# Big Lazer Creek



## Coopersdad0614 (Nov 30, 2015)

I'm about to start working around Thomaston. I wouldn't mind finding a duck hole or two around Big Lazer Creek WMA. Anyone shoot ducks over there?


----------



## Town2Small (Dec 1, 2015)

More people than ducks.  If I were you I'd spend a little gas money and go a little piece west or east.


----------



## okefenokeejoe (Dec 1, 2015)

i second that, town2small. Wake up early, set up, and fight over one woodie. not worth the time if you ask me.


----------



## Coopersdad0614 (Dec 2, 2015)

Then waste my time I will not. I'll just stick to my current woody holes when I get the chance.


----------



## awoods (Dec 2, 2015)

My advice is check it out and then you will know - especially if you live / work close (maybe even show up just to observe). Very few folks on the forum will ever admit there are ducks in an area - especially local Ga places (partly because you are not supposed to discuss specific places publicly, holes are limited and because some don't want to put in the time scouting). For Every lake, WMA, river, quota hunt in GA you will always get the same answer...nope, no ducks down there.
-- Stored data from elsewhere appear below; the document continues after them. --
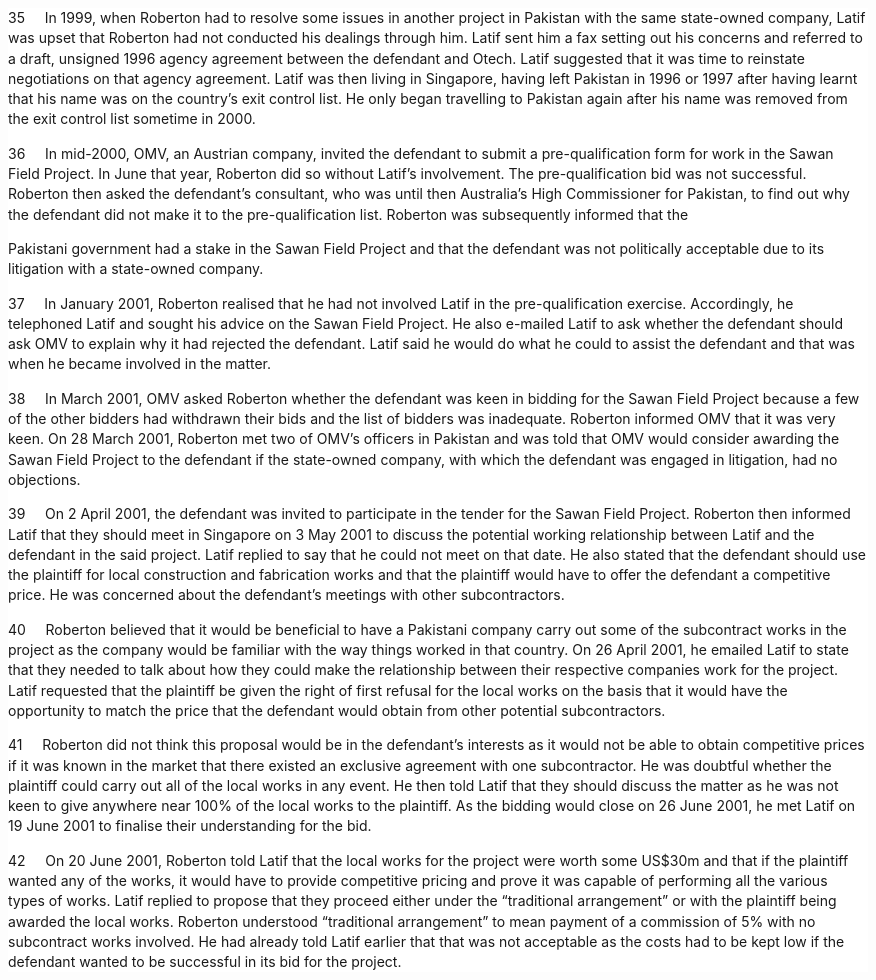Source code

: 35     In 1999, when Roberton had to resolve some issues in another project in Pakistan with the same state-owned company, Latif was upset that Roberton had not conducted his dealings through him. Latif sent him a fax setting out his concerns and referred to a draft, unsigned 1996 agency agreement between the defendant and Otech. Latif suggested that it was time to reinstate negotiations on that agency agreement. Latif was then living in Singapore, having left Pakistan in 1996 or 1997 after having learnt that his name was on the country’s exit control list. He only began travelling to Pakistan again after his name was removed from the exit control list sometime in 2000. 

36     In mid-2000, OMV, an Austrian company, invited the defendant to submit a pre-qualification form for work in the Sawan Field Project. In June that year, Roberton did so without Latif’s involvement. The pre-qualification bid was not successful. Roberton then asked the defendant’s consultant, who was until then Australia’s High Commissioner for Pakistan, to find out why the defendant did not make it to the pre-qualification list. Roberton was subsequently informed that the 


Pakistani government had a stake in the Sawan Field Project and that the defendant was not politically acceptable due to its litigation with a state-owned company. 

37     In January 2001, Roberton realised that he had not involved Latif in the pre-qualification exercise. Accordingly, he telephoned Latif and sought his advice on the Sawan Field Project. He also e-mailed Latif to ask whether the defendant should ask OMV to explain why it had rejected the defendant. Latif said he would do what he could to assist the defendant and that was when he became involved in the matter. 

38     In March 2001, OMV asked Roberton whether the defendant was keen in bidding for the Sawan Field Project because a few of the other bidders had withdrawn their bids and the list of bidders was inadequate. Roberton informed OMV that it was very keen. On 28 March 2001, Roberton met two of OMV’s officers in Pakistan and was told that OMV would consider awarding the Sawan Field Project to the defendant if the state-owned company, with which the defendant was engaged in litigation, had no objections. 

39     On 2 April 2001, the defendant was invited to participate in the tender for the Sawan Field Project. Roberton then informed Latif that they should meet in Singapore on 3 May 2001 to discuss the potential working relationship between Latif and the defendant in the said project. Latif replied to say that he could not meet on that date. He also stated that the defendant should use the plaintiff for local construction and fabrication works and that the plaintiff would have to offer the defendant a competitive price. He was concerned about the defendant’s meetings with other subcontractors. 

40     Roberton believed that it would be beneficial to have a Pakistani company carry out some of the subcontract works in the project as the company would be familiar with the way things worked in that country. On 26 April 2001, he emailed Latif to state that they needed to talk about how they could make the relationship between their respective companies work for the project. Latif requested that the plaintiff be given the right of first refusal for the local works on the basis that it would have the opportunity to match the price that the defendant would obtain from other potential subcontractors. 

41     Roberton did not think this proposal would be in the defendant’s interests as it would not be able to obtain competitive prices if it was known in the market that there existed an exclusive agreement with one subcontractor. He was doubtful whether the plaintiff could carry out all of the local works in any event. He then told Latif that they should discuss the matter as he was not keen to give anywhere near 100% of the local works to the plaintiff. As the bidding would close on 26 June 2001, he met Latif on 19 June 2001 to finalise their understanding for the bid. 

42     On 20 June 2001, Roberton told Latif that the local works for the project were worth some US$30m and that if the plaintiff wanted any of the works, it would have to provide competitive pricing and prove it was capable of performing all the various types of works. Latif replied to propose that they proceed either under the “traditional arrangement” or with the plaintiff being awarded the local works. Roberton understood “traditional arrangement” to mean payment of a commission of 5% with no subcontract works involved. He had already told Latif earlier that that was not acceptable as the costs had to be kept low if the defendant wanted to be successful in its bid for the project.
I get it though - it's hard to tell the difference between someone that honestly just wants to know if they are wasting time or are taking the easy road and trying to benefit from others scouting efforts.

My hunting club is a few miles from there and I will be hunting private land when the season opens back up. If I have time I'll swing over there and let you know what I find out via Pm.

Good luck.


----------



## Coopersdad0614 (Dec 3, 2015)

Thanks


----------



## meandmydog (Dec 23, 2015)

I noticed it dident list ducks as one of the species on the wildlife list. Duck hunting is allowed correct.


----------



## hrstille (Dec 23, 2015)

Ducks fall into the small game season. If small game is open at the WMA and waterfowl season is in you can hunt. Check your Regs carefully because certain WMAs will close small game season for youth or special hunts.


----------



## across the river (Dec 23, 2015)

meandmydog said:


> I noticed it dident list ducks as one of the species on the wildlife list. Duck hunting is allowed correct.




From the regs.
Duck hunting on managed impoundments at Altamaha (Butler Island), Cordele Hatchery, Evans PFA, Oconee WMA , Rum Creek WMA, and West Point WMA – Glovers Creek is by quota only. Hunters must hunt from assigned areas or ponds. Shooting hours end at 12 noon, except the last Saturday of the season, when hunting is allowed until sunset. See 2015-16 Adult/Child Hunts and Quota Hunts for quota hunt information. Waterfowl hunting can take place only during specified waterfowl hunting dates. Waterfowl on all other WMA locations may be hunted any day of the waterfowl season that the area is open for small game hunting or as otherwise specified.

Goose hunting is allowed on WMAs except on managed waterfowl impoundments and managed dove fields. On managed waterfowl impoundments, geese may be taken only during managed waterfowl hunts during the state goose season.


----------



## Town2Small (Dec 23, 2015)

You can only hunt big lazer Wednesdays and Saturdays till 12.


----------